Publié le 5 Mar 2015 - 22:46
SINTHIAN

Là où le mariage précoce des filles résiste aux droits-de-l’hommistes

 

Village situé dans l’arrondissement de Missirah dans le département de Tambacounda, Sinthian hésite à s’ouvrir à la modernité. Dans ce village, les populations demeurent conservatrices et continuent toujours à donner leurs filles en mariage dès le bas âge entre 10 et 15 ans. Une situation qui impacte négativement sur le taux de scolarisation des filles qui reste très faible dans cette contrée.

 

La région de Tambacounda regorge d’une diversité culturelle qui fonde sa richesse. Peuplée de plus de 300 000 âmes, avec une densité géographique de 17 habitants au kilomètre carré, Tambacounda compte quatre départements dont Bakel, Goudiry, Koumpentoum  et Tambacounda. Dans ce dernier département, se trouve l’arrondissement de Missirah qui regroupe les villages de Nguene, Sale et Sinthian. Situé à 17 km de Gouloumbou, Sinthian est niché en pleine brousse où la mobilité des biens et des personnes constitue le premier handicap de la localité. Il est 12h passées, la voiture nous menant dans cette contrée, caracole et avance comme elle peut. La route, loin d’être un fleuve tranquille, est constituée de latérite. En plus d’être sinueuse, elle est chaotique et poussiéreuse. Et pour combler le tout, il règne une chaleur infernale. Dans cette contrée perdue de la brousse de Tambacounda, la nature regrette la saison des pluies. La verdure cède progressivement du terrain. Les feuilles des arbres jaunissent. Mais Sinthian n’a pas que ce problème de mobilité. Il traîne les tares du mariage précoce qui impacte beaucoup sur la scolarisation et le maintien de ses filles à l’école.
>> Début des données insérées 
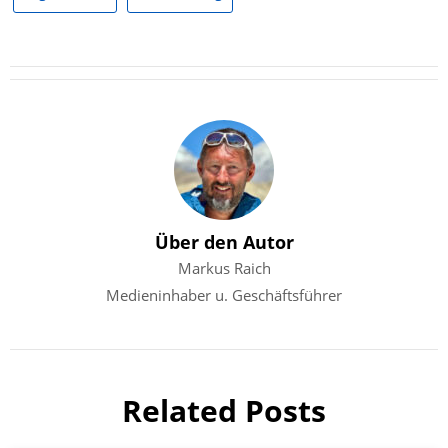
Über den Autor
Markus Raich
Medieninhaber u. Geschäftsführer
Related Posts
En effet, le phénomène du mariage précoce des filles y constitue une réalité douloureuse. Si dans les autres grandes villes du pays, le mariage précoce a beaucoup reculé, à Tambacounda, le phénomène demeure plus qu’une réalité. Les populations du Sénégal oriental continuent toujours à donner leurs filles en mariage, alors qu’elles n’ont pas encore atteint l’âge de la majorité, ou tout simplement de la procréation. Même si dans la ville de Tambacounda le phénomène a beaucoup reculé, il n’empêche que dans les campagnes, l’on s’adonne toujours à cette vieille pratique depuis longtemps décriée par les organisations de droits humains et de défense des droits des femmes. Ici, le mariage précoce constitue un faux débat, une simple banalité qui ne dérange pas beaucoup de gens.

Sauf les enseignants et l’inspection d’académie de Tambacounda qui n’ont de cesse de tirer sur la sonnette d’alarme pour sensibiliser les parents. ‘’Nous n’insisterons jamais assez sur la nécessité de laisser nos filles poursuivre leurs études scolaires, avant de les donner en mariage. Ici à Sinthian, sur 35 filles qui entrent à l’école, moins d’une dizaine arrive en classe de CM2, parce que les parents donnent souvent leurs filles en mariage précoce’’, déplore l’adjoint de l’inspecteur d’académie de Tambacounda. Mais il n’est pas le seul à combattre ce phénomène, puisque les filles qui sont les principales concernées s’en mêlent à travers des séances de sketchs traduits dans les différentes langues parlées de la localité, à savoir le Pulaar, le Wolof et le Français, pour sensibiliser davantage leurs parents. Qui ne semblent souvent pas se soucier des dangers d’une telle pratique sur l’avenir de leurs progénitures.